Auszug -

# # # # # # #

Dietenheim verbietet Treffen der Tuning- und Poser-Szene
In Dietenheim (Alb-Donau-Kreis, Baden-Württemberg) ist Schluss mit lautem Gasgeben und illegalen Treffen. Die Stadt hat als Ortspolizeibehörde ein Verbot für die sogenannte Autotuning- und Autoposer-Szene ausgesprochen. Das Verbot gilt für das gesamte Stadtgebiet inklusive aller Stadtteile. Betroffen sind sowohl öffentliche Plätze als auch private Grundstücke.
Die Stadt definiert die Zielgruppe genau: Zur Tuning-Szene gehören Fahrer, deren Autos an Karosserie, Fahrwerk, Motor oder Auspuff verändert wurden. Als Poser gelten diejenigen, die ihre Wagen zur Selbstdarstellung verkehrswidrig führen oder zur Schau stellen. Sobald mehr als fünf solcher Fahrzeuge zusammenkommen, gilt dies als verbotenes Treffen.

# # # # # # #

Bereitgestelltes Material -
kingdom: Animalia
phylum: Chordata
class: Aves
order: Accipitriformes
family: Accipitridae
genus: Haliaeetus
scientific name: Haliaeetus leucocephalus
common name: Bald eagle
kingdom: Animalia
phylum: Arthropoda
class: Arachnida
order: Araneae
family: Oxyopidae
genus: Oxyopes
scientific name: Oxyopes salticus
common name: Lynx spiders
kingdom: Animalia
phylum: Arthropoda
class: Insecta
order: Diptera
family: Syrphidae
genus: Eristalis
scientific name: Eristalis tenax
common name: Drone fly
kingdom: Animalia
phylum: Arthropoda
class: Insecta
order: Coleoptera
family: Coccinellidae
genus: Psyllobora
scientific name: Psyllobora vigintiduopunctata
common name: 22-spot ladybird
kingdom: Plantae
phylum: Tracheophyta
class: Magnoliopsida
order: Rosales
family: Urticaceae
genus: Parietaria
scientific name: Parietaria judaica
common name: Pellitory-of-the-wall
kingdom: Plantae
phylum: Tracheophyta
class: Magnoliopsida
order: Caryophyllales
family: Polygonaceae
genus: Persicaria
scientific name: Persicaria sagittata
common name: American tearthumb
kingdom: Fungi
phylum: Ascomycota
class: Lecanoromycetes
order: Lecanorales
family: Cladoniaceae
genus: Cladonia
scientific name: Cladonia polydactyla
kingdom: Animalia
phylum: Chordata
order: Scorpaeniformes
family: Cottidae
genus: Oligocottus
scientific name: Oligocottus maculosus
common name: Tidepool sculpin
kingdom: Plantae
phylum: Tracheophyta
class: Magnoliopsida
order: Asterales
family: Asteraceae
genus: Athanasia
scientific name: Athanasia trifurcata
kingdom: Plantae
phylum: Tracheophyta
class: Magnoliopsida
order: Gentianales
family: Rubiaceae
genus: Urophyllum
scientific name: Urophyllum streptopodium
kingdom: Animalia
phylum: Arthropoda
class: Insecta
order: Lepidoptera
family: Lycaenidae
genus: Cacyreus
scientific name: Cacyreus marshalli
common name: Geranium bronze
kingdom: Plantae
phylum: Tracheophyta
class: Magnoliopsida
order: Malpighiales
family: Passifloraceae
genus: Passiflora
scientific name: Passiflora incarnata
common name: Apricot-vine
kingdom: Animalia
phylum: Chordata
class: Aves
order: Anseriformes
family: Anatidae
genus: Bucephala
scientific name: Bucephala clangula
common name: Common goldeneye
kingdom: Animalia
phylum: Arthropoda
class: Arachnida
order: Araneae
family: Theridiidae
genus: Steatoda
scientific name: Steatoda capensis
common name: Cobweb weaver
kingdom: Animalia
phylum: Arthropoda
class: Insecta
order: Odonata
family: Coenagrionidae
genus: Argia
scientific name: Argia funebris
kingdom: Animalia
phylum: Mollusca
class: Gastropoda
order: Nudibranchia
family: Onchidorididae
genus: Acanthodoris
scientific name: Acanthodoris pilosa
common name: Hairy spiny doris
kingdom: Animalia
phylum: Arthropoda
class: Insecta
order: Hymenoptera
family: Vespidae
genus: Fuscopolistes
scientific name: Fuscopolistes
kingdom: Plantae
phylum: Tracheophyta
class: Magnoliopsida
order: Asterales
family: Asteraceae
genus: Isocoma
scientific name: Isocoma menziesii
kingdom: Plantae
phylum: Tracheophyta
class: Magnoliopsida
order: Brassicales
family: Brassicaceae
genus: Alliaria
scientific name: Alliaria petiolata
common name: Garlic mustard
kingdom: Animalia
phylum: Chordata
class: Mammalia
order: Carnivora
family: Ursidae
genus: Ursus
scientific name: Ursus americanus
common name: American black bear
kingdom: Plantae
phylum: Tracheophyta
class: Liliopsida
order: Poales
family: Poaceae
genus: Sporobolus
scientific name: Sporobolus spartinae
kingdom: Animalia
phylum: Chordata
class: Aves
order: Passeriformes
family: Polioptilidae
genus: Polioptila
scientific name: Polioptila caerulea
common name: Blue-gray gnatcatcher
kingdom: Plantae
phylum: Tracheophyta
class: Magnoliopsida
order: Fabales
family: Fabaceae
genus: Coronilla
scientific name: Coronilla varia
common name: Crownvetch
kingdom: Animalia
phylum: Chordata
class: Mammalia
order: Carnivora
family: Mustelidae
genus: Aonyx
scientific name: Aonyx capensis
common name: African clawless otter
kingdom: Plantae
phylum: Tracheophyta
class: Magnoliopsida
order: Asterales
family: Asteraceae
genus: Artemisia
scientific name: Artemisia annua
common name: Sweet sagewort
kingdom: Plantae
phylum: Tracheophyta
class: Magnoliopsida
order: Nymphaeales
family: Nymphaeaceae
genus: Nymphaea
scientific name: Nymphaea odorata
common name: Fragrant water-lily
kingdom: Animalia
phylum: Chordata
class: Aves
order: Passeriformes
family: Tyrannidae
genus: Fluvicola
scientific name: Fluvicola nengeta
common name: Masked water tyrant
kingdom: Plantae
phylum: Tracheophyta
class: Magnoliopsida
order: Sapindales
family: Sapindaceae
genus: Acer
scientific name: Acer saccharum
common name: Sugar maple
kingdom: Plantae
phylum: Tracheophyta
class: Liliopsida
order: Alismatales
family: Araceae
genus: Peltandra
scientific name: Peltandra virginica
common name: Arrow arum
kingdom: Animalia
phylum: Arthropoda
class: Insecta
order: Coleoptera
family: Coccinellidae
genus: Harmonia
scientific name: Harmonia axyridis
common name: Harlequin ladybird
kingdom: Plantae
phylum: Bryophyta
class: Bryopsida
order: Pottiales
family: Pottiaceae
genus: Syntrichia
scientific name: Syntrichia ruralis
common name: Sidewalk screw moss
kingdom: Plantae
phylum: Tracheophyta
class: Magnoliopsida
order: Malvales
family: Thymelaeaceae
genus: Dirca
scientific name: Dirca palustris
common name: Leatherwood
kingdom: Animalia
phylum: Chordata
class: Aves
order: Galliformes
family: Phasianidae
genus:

# # # # # # #

Aufgabenstellung - Gib den Text der Meldung über das Dietenheimer Verbot zwischen "Die Stadt definiert" und "als verbotenes Treffen." einschließlich wieder. Ersetze dabei "Wagen" durch "Autos".

Lösung der Aufgabe -
Die Stadt definiert die Zielgruppe genau: Zur Tuning-Szene gehören Fahrer, deren Autos an Karosserie, Fahrwerk, Motor oder Auspuff verändert wurden. Als Poser gelten diejenigen, die ihre Autos zur Selbstdarstellung verkehrswidrig führen oder zur Schau stellen. Sobald mehr als fünf solcher Fahrzeuge zusammenkommen, gilt dies als verbotenes Treffen.